[EXERCISE TEXT]:
•••••

On July 4, 1776, exactly 250 years ago, the 13 American colonies declared independence from British rule, and Martha’s Vineyard, being part of the Massachusetts Bay Colony, was making its investment in the ongoing American Revolution known. Though the Island would be forced into submission two years later by the British in an economically devastating attack called Grey’s Raid, Islanders had convictions, and some were trying to make their mark on the war — or at least strike it rich.

But the Revolution was just one piece of Vineyard life in 1776. The Island’s Wampanoag tribes were contending with British colonists’ infringement on their land, culture and personhood. Slavery, not yet outlawed in Massachusetts, persisted. And physical separation from the mainland, paired with a material reliance on it, created economic complexity.

To Island historian Norah Van Riper, questions of freedom and independence — and what it might eventually mean to be an American — were central not just to the Vineyard’s stake in the Revolution, but just about every aspect of Island life 250 years ago.

Norah Van Riper said that many of the issues discussed back then are still relevant. — Ray Ewing

“What does independence mean? What does freedom and liberty mean?” asked Ms. Van Riper in a recent Gazette interview in Edgartown at the Vincent House Museum, in a room furnished to look like an Island tavern in 1776. “What does it look like? Who’s entitled to it?”

•••••

[EXERCISE INSTRUCTIONS]: Write the next part of the article on Martha's Vineyard in 1776, picking up right after its last sentence. The data that comes next has no connection to the article on Martha's Vineyard in 1776.

[SUPPLIED MATERIAL]:
•••••

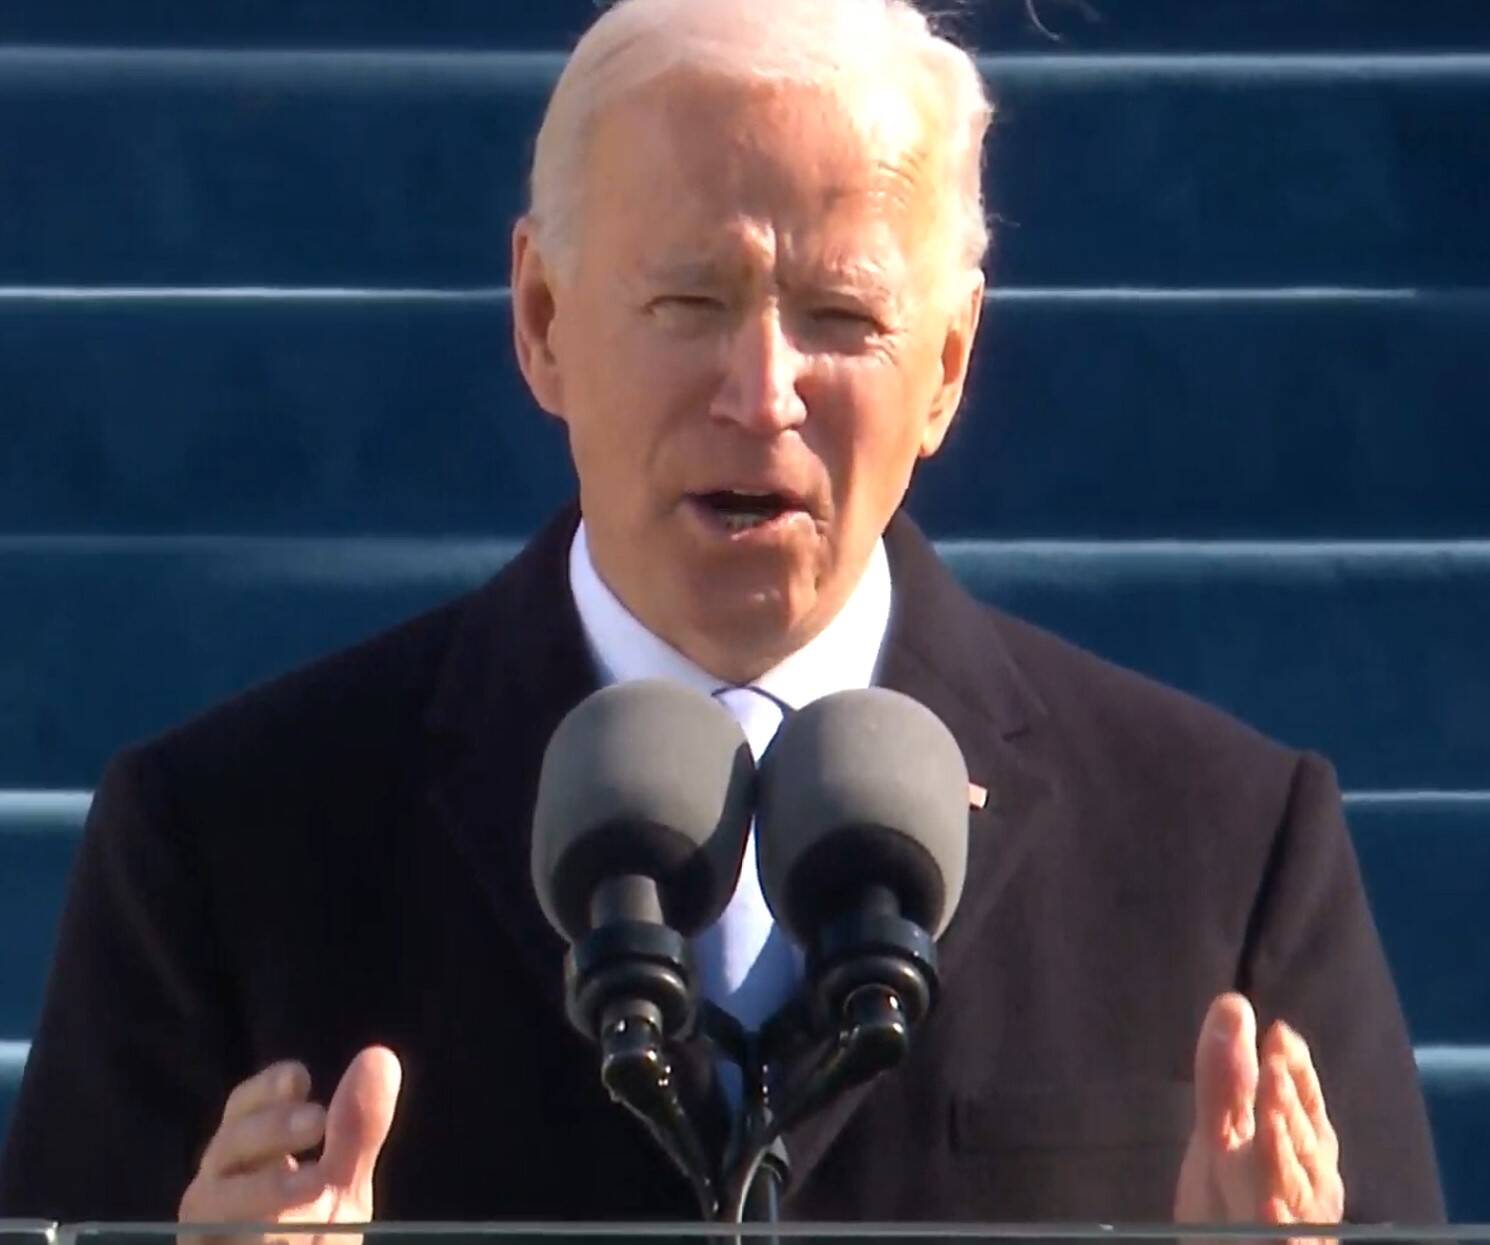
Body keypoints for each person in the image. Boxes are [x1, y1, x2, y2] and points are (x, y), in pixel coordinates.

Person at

•••••

[RESPONSE]:
The story of 1776 on the Vineyard begins with an Island composed of three incorporated towns: Edgartown, Tisbury and Chilmark. Among them, according to Charles Banks’ History of Martha’s Vineyard, were 2,822 people, 59 of whom were people of color, not accounting for the Wampanoag population. Bow Van Riper, historian and research librarian at the Martha’s Vineyard Museum and husband to Ms. Van Riper, estimates that there were 3,000 British settlers, 300 Wampanoag people and 30 African Americans on the Island at the time.

Back then, daily life and commerce on the Island revolved not around towns, but around the villages within them. One was not from Tisbury so much as they were from, say, Holmes Hole (now Vineyard Haven) or Lambert’s Cove. Economically, the Vineyard generated plenty of goods. The main industries were rearing sheep for wool and harvesting sea salt, but everyone farmed, fished and scalloped.

But many daily necessities, like wheat, could only be sourced off-Island, which made a relationship with the mainland vital.

“Contrary to a lot of swoopy romantic sentiments about the old days, when everyone was self-sufficient... the Vineyard was, even in 1776, dependent on the mainland,” said Mr. Van Riper.

The Vineyard’s geographic location and deep-water ports meant it was easy to engage in the maritime economy and with the news of the world. The Island, according to Mr. Van Riper, was quite cosmopolitan, with access to fancy textiles and exotic food and drink, like coconuts and rum.

By the same token, the Vineyard Sound, for better or worse, created distance between the Island and everything else.

“Then as now, the water acts both as a barrier that to some degree isolates the Vineyard from the rest of the world, and a highway that connects the Vineyard to the rest of the world,” he said.

At war with Britain, the protections and vulnerabilities of Island life came fully into view. 

General Charles Grey forced the Island into neutrality.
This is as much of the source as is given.